Task description
Update the lines starting at the top of the listing and ending with the line that contains "Нутч-фильтры", both included, by changing every "Luxury" to "Premium" and leaving all else unchanged; give back only those lines.

Supplied records: Begin

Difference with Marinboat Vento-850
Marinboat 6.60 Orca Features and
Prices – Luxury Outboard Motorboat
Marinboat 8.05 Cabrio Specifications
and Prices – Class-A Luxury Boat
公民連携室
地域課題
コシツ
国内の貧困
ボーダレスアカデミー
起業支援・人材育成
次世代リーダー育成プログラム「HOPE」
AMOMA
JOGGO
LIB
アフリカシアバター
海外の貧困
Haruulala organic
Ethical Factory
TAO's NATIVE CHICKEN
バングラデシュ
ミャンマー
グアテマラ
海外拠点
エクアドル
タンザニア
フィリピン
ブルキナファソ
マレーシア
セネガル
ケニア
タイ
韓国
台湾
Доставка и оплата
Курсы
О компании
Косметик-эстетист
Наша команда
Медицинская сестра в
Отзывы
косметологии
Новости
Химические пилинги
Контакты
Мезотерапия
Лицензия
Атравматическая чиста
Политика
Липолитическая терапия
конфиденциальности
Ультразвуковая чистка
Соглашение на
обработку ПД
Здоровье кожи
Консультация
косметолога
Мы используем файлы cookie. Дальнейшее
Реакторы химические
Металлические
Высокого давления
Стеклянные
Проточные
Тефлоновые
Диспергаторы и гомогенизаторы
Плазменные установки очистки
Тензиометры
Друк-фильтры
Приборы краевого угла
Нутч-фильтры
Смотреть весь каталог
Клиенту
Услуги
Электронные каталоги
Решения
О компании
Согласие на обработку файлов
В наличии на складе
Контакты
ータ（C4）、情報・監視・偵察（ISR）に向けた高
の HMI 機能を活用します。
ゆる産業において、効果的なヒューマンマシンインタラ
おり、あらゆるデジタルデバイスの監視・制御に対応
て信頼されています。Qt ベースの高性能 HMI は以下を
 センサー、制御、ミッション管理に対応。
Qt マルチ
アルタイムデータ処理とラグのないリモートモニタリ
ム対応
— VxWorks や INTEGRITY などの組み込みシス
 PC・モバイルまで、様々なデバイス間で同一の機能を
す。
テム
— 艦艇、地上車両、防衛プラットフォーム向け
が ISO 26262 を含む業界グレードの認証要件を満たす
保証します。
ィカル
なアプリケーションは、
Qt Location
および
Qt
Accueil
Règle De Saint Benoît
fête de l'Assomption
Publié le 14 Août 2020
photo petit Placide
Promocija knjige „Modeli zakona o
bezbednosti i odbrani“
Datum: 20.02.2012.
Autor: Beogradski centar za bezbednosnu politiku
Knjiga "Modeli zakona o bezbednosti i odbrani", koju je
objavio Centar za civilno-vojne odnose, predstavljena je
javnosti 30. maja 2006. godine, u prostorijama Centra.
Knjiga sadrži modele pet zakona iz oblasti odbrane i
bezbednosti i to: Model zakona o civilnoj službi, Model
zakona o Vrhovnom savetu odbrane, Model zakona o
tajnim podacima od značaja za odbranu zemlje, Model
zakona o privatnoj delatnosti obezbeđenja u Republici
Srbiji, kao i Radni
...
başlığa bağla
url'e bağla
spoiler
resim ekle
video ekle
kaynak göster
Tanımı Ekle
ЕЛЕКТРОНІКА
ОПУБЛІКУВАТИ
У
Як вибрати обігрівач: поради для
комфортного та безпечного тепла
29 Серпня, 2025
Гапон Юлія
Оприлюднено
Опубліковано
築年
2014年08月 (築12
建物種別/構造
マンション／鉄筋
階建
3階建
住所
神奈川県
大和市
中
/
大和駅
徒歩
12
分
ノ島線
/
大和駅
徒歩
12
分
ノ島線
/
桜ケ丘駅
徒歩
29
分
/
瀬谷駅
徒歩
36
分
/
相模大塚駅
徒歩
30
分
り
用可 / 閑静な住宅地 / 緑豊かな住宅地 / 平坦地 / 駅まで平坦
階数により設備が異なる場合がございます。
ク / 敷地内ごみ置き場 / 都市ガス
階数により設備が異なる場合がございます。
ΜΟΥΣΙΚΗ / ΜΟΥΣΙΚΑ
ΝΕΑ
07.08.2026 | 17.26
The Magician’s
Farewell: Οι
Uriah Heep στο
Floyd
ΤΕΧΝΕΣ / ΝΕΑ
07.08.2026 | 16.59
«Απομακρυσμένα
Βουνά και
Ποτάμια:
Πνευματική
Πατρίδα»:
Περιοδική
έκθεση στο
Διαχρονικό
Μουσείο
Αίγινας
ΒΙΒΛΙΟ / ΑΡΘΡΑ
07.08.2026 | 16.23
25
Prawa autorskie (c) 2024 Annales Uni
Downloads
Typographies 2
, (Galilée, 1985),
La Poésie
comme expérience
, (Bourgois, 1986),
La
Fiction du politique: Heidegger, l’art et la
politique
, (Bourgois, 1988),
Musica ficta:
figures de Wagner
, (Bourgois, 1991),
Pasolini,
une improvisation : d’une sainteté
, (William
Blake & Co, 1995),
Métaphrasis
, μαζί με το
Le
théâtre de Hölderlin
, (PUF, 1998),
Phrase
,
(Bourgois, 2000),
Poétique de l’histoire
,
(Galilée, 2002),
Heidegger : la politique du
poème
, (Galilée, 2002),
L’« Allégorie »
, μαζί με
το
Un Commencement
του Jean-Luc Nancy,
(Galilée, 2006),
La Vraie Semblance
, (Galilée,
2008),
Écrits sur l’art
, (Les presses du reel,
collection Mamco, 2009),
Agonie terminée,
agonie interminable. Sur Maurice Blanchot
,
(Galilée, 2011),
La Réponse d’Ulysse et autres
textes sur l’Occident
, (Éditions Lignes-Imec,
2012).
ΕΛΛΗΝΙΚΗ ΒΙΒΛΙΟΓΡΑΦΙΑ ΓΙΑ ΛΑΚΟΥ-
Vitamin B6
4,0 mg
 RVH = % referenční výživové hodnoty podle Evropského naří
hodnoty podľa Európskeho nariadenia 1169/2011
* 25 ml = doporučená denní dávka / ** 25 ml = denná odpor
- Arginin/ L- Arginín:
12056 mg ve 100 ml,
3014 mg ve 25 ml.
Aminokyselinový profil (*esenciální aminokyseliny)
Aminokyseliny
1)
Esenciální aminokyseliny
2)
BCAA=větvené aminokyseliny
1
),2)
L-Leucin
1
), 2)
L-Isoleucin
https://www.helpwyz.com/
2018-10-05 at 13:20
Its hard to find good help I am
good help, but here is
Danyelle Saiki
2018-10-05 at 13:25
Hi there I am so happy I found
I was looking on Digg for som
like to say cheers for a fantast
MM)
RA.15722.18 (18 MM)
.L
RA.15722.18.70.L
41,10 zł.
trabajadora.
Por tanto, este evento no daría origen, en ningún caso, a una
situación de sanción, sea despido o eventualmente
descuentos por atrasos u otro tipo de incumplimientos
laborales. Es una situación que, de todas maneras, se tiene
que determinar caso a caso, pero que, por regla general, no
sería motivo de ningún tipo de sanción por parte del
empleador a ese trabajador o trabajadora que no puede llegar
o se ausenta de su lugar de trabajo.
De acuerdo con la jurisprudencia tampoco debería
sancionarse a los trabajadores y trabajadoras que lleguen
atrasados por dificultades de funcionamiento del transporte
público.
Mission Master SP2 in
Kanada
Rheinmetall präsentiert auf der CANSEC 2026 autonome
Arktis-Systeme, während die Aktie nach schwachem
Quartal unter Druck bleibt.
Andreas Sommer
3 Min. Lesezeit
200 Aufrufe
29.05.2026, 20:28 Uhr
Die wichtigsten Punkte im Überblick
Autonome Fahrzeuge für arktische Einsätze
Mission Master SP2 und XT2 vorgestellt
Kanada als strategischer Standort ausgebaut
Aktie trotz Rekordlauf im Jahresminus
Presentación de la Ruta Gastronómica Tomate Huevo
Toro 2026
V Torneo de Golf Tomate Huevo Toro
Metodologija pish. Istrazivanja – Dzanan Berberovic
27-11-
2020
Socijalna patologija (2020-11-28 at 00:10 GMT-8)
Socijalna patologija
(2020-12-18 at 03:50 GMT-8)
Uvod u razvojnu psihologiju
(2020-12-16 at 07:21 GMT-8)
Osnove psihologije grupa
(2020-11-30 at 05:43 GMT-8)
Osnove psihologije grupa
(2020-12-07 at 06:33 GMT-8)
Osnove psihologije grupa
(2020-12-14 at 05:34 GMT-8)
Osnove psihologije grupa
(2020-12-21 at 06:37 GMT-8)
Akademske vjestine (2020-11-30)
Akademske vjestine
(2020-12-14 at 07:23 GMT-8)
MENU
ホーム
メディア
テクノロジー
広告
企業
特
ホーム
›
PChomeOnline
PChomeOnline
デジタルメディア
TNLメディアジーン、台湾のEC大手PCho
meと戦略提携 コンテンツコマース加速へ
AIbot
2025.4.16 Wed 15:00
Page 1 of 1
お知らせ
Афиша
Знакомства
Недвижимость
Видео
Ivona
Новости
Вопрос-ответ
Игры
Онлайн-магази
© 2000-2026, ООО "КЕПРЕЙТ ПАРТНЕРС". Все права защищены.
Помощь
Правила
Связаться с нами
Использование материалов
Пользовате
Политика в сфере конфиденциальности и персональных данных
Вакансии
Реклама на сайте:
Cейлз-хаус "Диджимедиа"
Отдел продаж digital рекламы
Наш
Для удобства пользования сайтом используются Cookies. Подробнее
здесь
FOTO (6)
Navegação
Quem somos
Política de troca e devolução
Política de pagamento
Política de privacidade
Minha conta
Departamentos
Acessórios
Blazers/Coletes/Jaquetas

Supplied records: End

Expected answer
Difference with Marinboat Vento-850
Marinboat 6.60 Orca Features and
Prices – Premium Outboard Motorboat
Marinboat 8.05 Cabrio Specifications
and Prices – Class-A Premium Boat
公民連携室
地域課題
コシツ
国内の貧困
ボーダレスアカデミー
起業支援・人材育成
次世代リーダー育成プログラム「HOPE」
AMOMA
JOGGO
LIB
アフリカシアバター
海外の貧困
Haruulala organic
Ethical Factory
TAO's NATIVE CHICKEN
バングラデシュ
ミャンマー
グアテマラ
海外拠点
エクアドル
タンザニア
フィリピン
ブルキナファソ
マレーシア
セネガル
ケニア
タイ
韓国
台湾
Доставка и оплата
Курсы
О компании
Косметик-эстетист
Наша команда
Медицинская сестра в
Отзывы
косметологии
Новости
Химические пилинги
Контакты
Мезотерапия
Лицензия
Атравматическая чиста
Политика
Липолитическая терапия
конфиденциальности
Ультразвуковая чистка
Соглашение на
обработку ПД
Здоровье кожи
Консультация
косметолога
Мы используем файлы cookie. Дальнейшее
Реакторы химические
Металлические
Высокого давления
Стеклянные
Проточные
Тефлоновые
Диспергаторы и гомогенизаторы
Плазменные установки очистки
Тензиометры
Друк-фильтры
Приборы краевого угла
Нутч-фильтры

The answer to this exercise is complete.